One of the most powerful applications of LLMs is the creation of sophisticated question-answering (Q&A) chatbots, capable of providing accurate answers based on specific source information. This project focuses on developing a virtual assistant for the deal.II library, an open-source C++ finite element library, using a technique known as Retrieval-Augmented Generation (RAG). The dataset is sourced from 90 tutorial steps available in the official deal.II documentation, which can be accessed here. The large language model (LLM) engine is provided by Cohere which is known for delivering high-quality LLM models for embeddings and chat services. For the vector database, we chose Chroma due to its open-source nature, speed, and efficiency in searching and retrieving vectors. The Langchain framework is used to efficiently manage the interaction between the user's input, the processing of queries, and the retrieval of relevant information from the vector database, ensuring seamless integration between various components of the model.
The process for preparing the database is as follows: First, the tutorial pages are retrieved from the website as Langchain Document objects. To improve access speed (during testing time), these Document objects are saved as JSON files on the local disk. Next, the documents are split into appropriately sized chunks (around 400 tokens per chunk with an overlap of 40 tokens). In total, the dataset comprises 2.3 million tokens. Finally, these split documents are embedded into the vector database.
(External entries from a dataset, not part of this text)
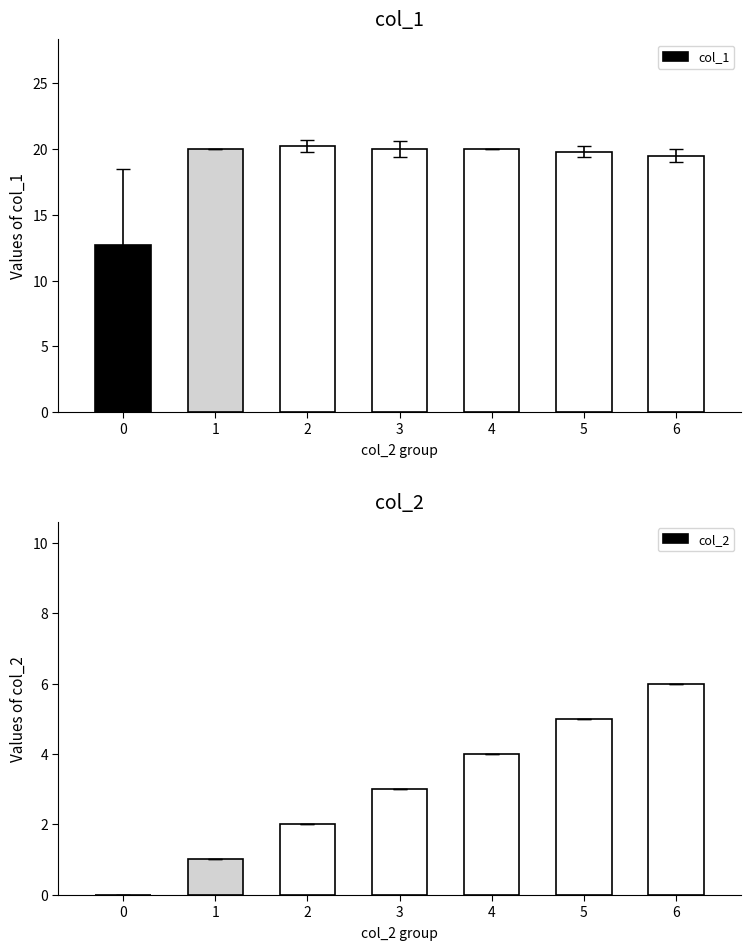

How many bars are there in total?

14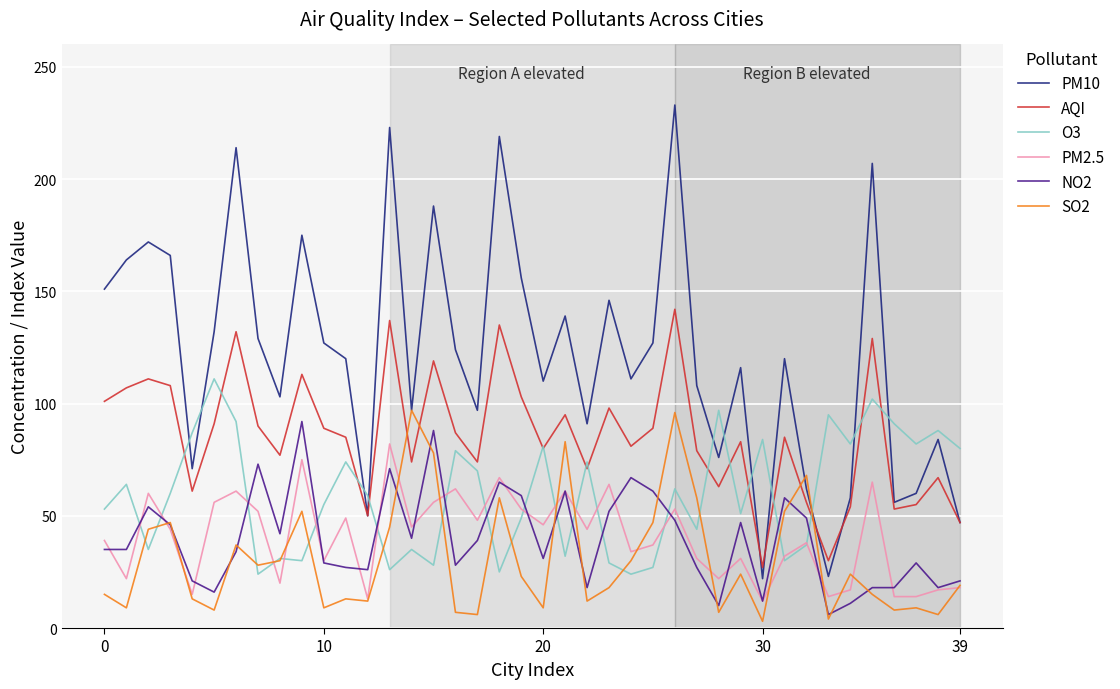

In SO2, how many points are lower than both neighbors (excluding endpoints)?

13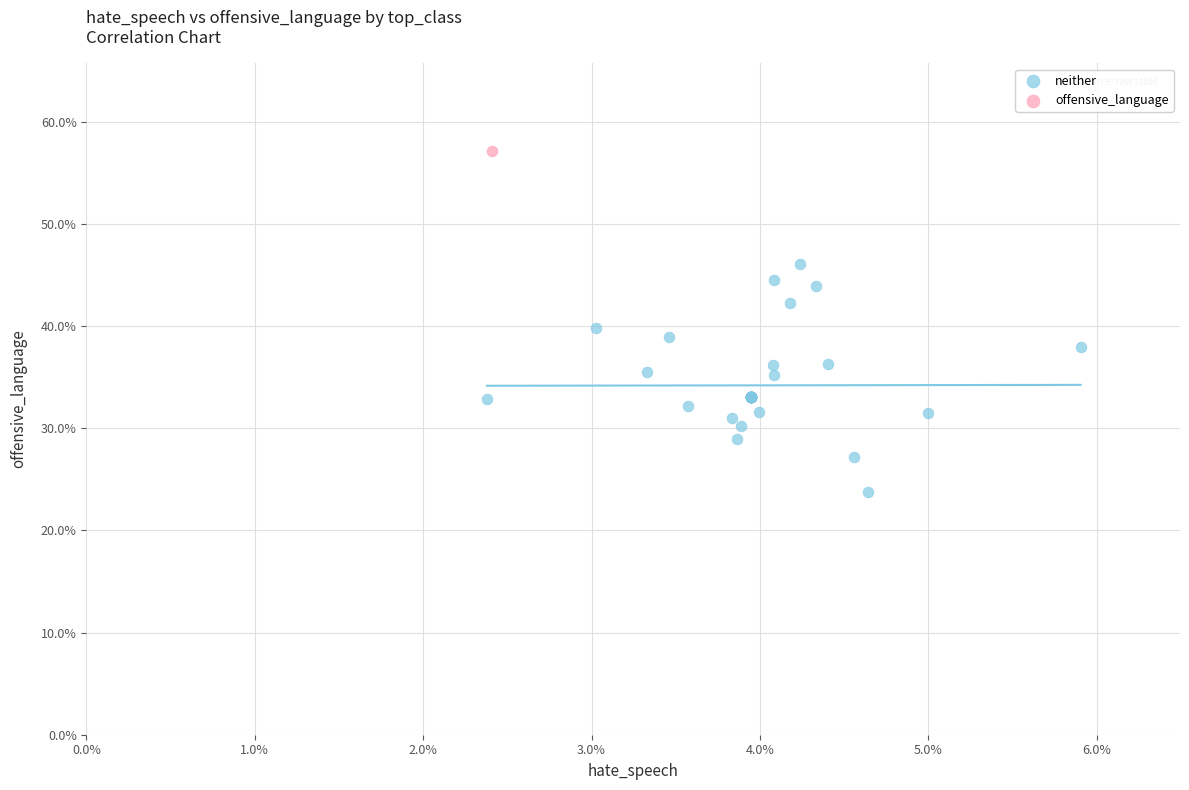

What are all the series names shown in the legend?

neither, offensive_language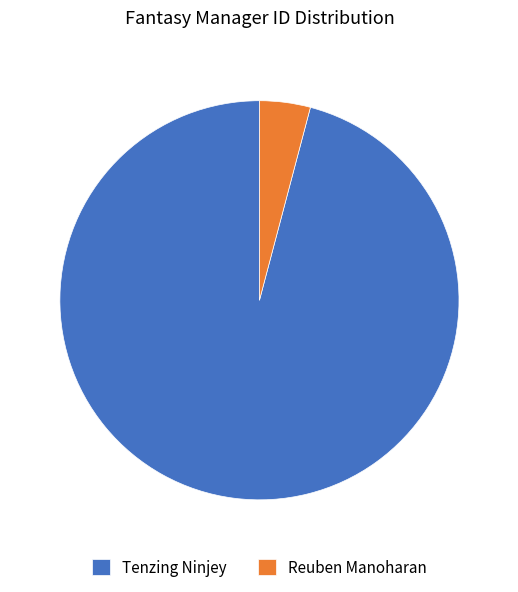

The Reuben Manoharan slice represents 4% of the pie. True or false?

True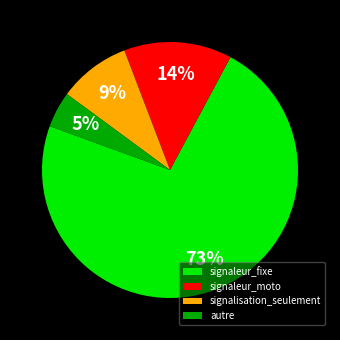

To the nearest percent, what is the average slice percentage?

25%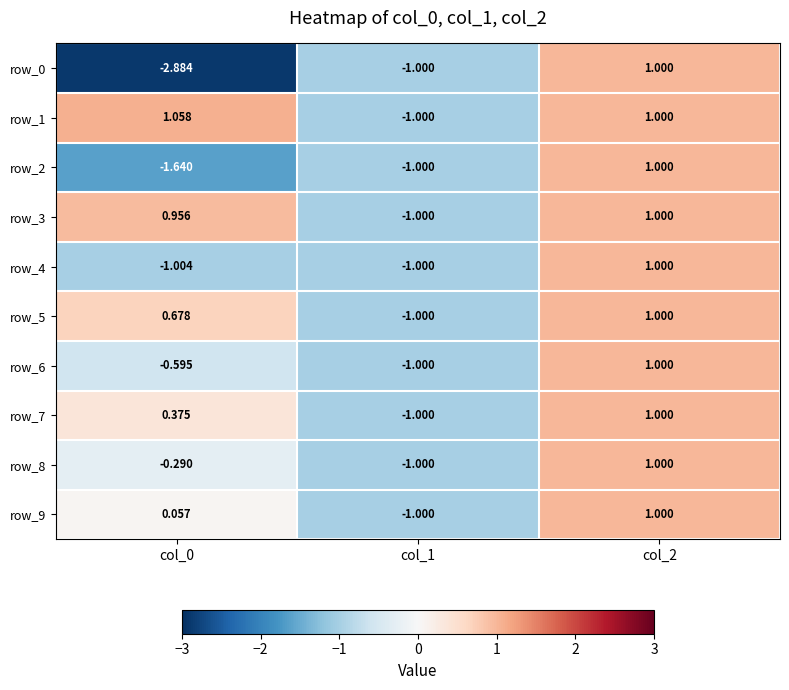

How many values in the row_3 series exceed 0?

2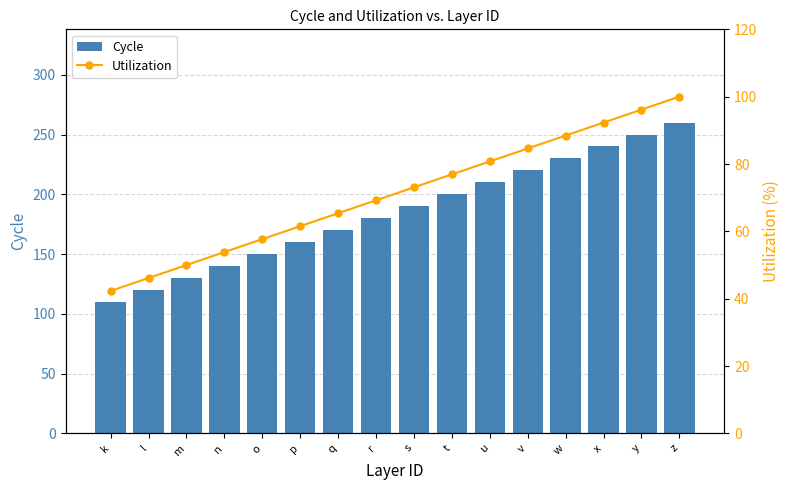

At which category is the sum across all series the highest?

z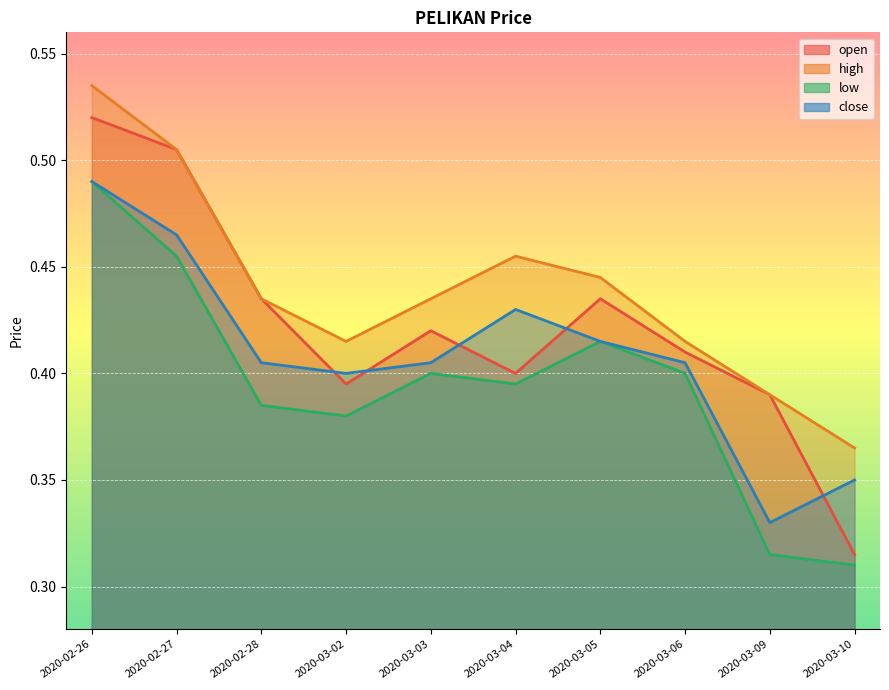

What are all the series names shown in the legend?

open, high, low, close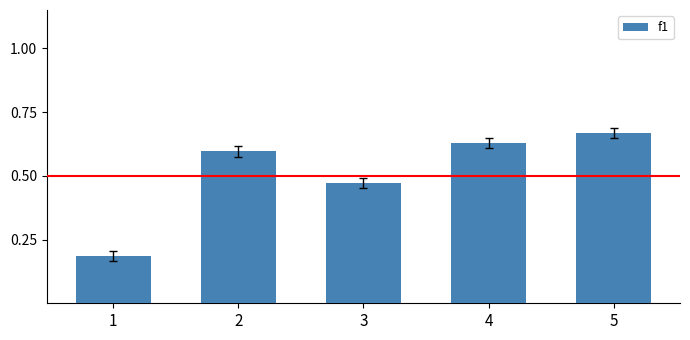

The value at 2 is 0.6. True or false?

True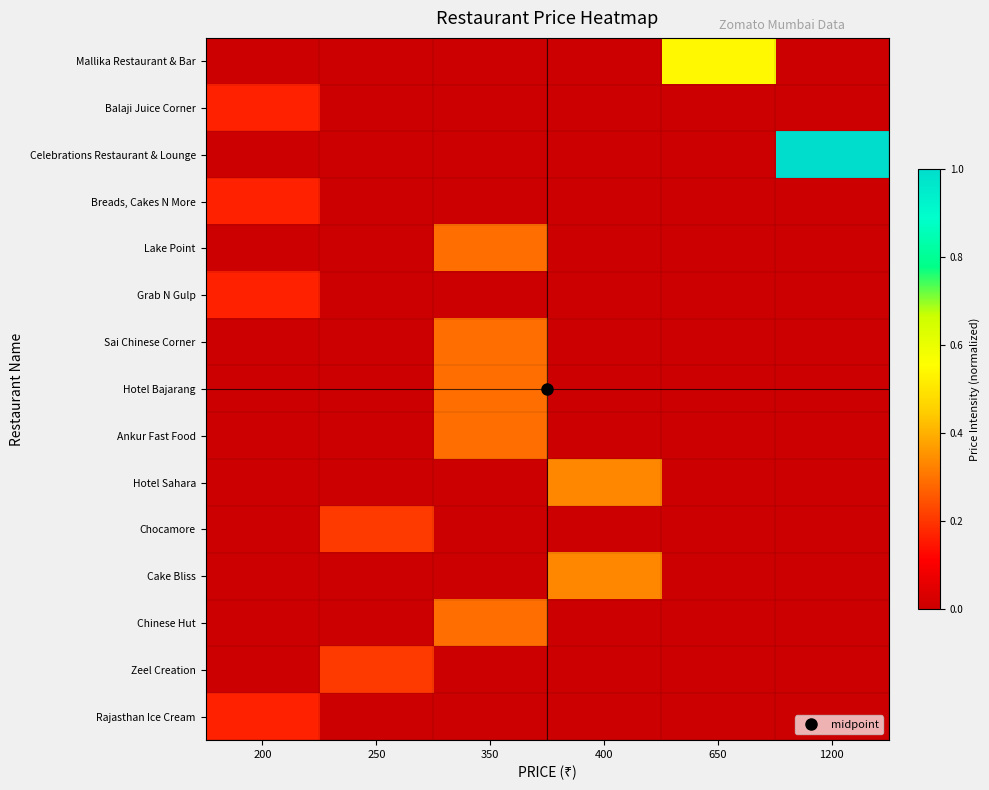

Reading right to left, transcribe all the data shown in this chart.

Mallika Restaurant & Bar: 1200=0.0	650=0.5	400=0.0	350=0.0	250=0.0	200=0.0
Balaji Juice Corner: 1200=0.0	650=0.0	400=0.0	350=0.0	250=0.0	200=0.2
Celebrations Restaurant & Lounge: 1200=1.0	650=0.0	400=0.0	350=0.0	250=0.0	200=0.0
Breads, Cakes N More: 1200=0.0	650=0.0	400=0.0	350=0.0	250=0.0	200=0.2
Lake Point: 1200=0.0	650=0.0	400=0.0	350=0.3	250=0.0	200=0.0
Grab N Gulp: 1200=0.0	650=0.0	400=0.0	350=0.0	250=0.0	200=0.2
Sai Chinese Corner: 1200=0.0	650=0.0	400=0.0	350=0.3	250=0.0	200=0.0
Hotel Bajarang: 1200=0.0	650=0.0	400=0.0	350=0.3	250=0.0	200=0.0
Ankur Fast Food: 1200=0.0	650=0.0	400=0.0	350=0.3	250=0.0	200=0.0
Hotel Sahara: 1200=0.0	650=0.0	400=0.3	350=0.0	250=0.0	200=0.0
Chocamore: 1200=0.0	650=0.0	400=0.0	350=0.0	250=0.2	200=0.0
Cake Bliss: 1200=0.0	650=0.0	400=0.3	350=0.0	250=0.0	200=0.0
Chinese Hut: 1200=0.0	650=0.0	400=0.0	350=0.3	250=0.0	200=0.0
Zeel Creation: 1200=0.0	650=0.0	400=0.0	350=0.0	250=0.2	200=0.0
Rajasthan Ice Cream: 1200=0.0	650=0.0	400=0.0	350=0.0	250=0.0	200=0.2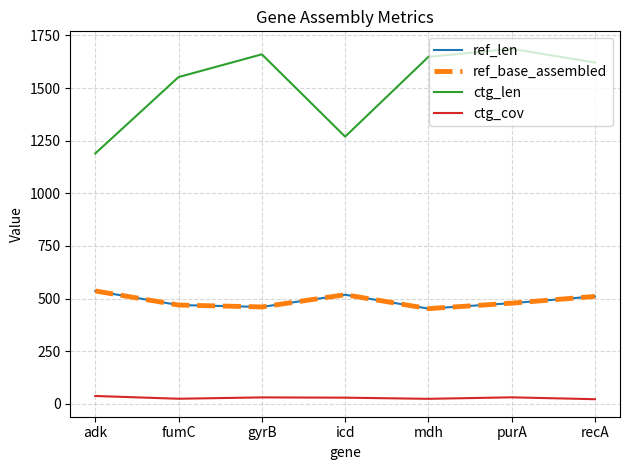

Does the chart display data point markers on the line(s)?

No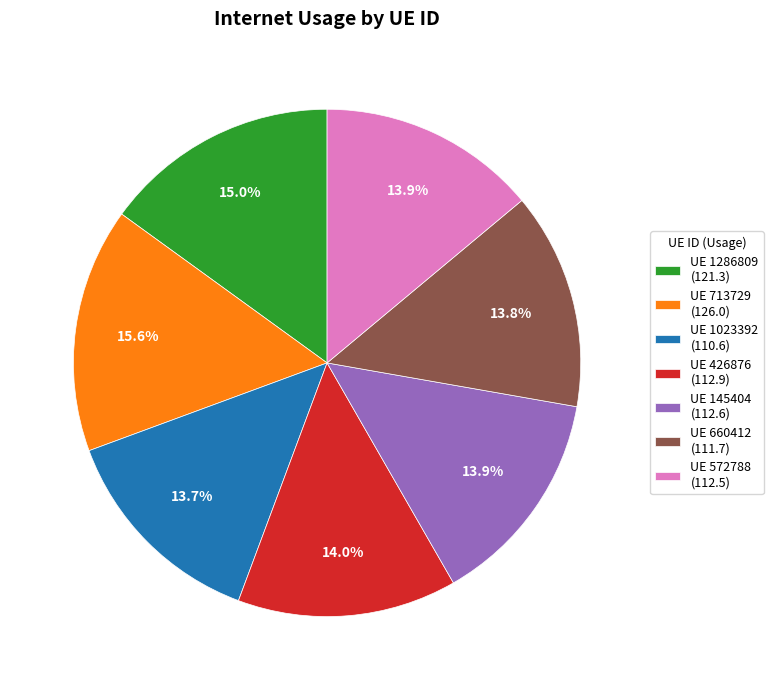

Combined, what portion of the pie is UE 713729 (126.0) and UE 1286809 (121.3)?

30.6%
The model is built using four chains and three prompt templates.
-
Reformulate Chain: This chain receives the user's question and conversation history, then reformulates the question based on the previous dialogue. For instance, if the first question is "What is FE_Nothing?" and the second question is "Where can I use it?", the reformulation chain will modify the second question to "Where can I use FE_Nothing?" This step essentially adds memory to the conversation, ensuring context continuity.
-
Multi-Question Chain: This chain takes the reformulated question and generates five similar questions, providing multiple perspectives. It outputs a Python list of questions using a simple lambda function, and any empty lines are removed using the
remove_empty_string
function as the final step. -
Retrieval Chain: This chain takes the five questions from the previous chain and queries the vector database. The vector database searches for similar vectors and retrieves relevant documents. Since the same document might be retrieved multiple times for different questions, a unique set of documents is created using the
get_unique_union
function as the last step. -
RAG Chain: This chain uses the question, conversation history, and the retrieved documents from the previous chain as the context to generate the final answer.
The front end of the application is built using Gradio's ChatInterface
, with the response function designed to stream the output in real time.
The application is deployed in the Hugging Face Spaces and can be accessed here.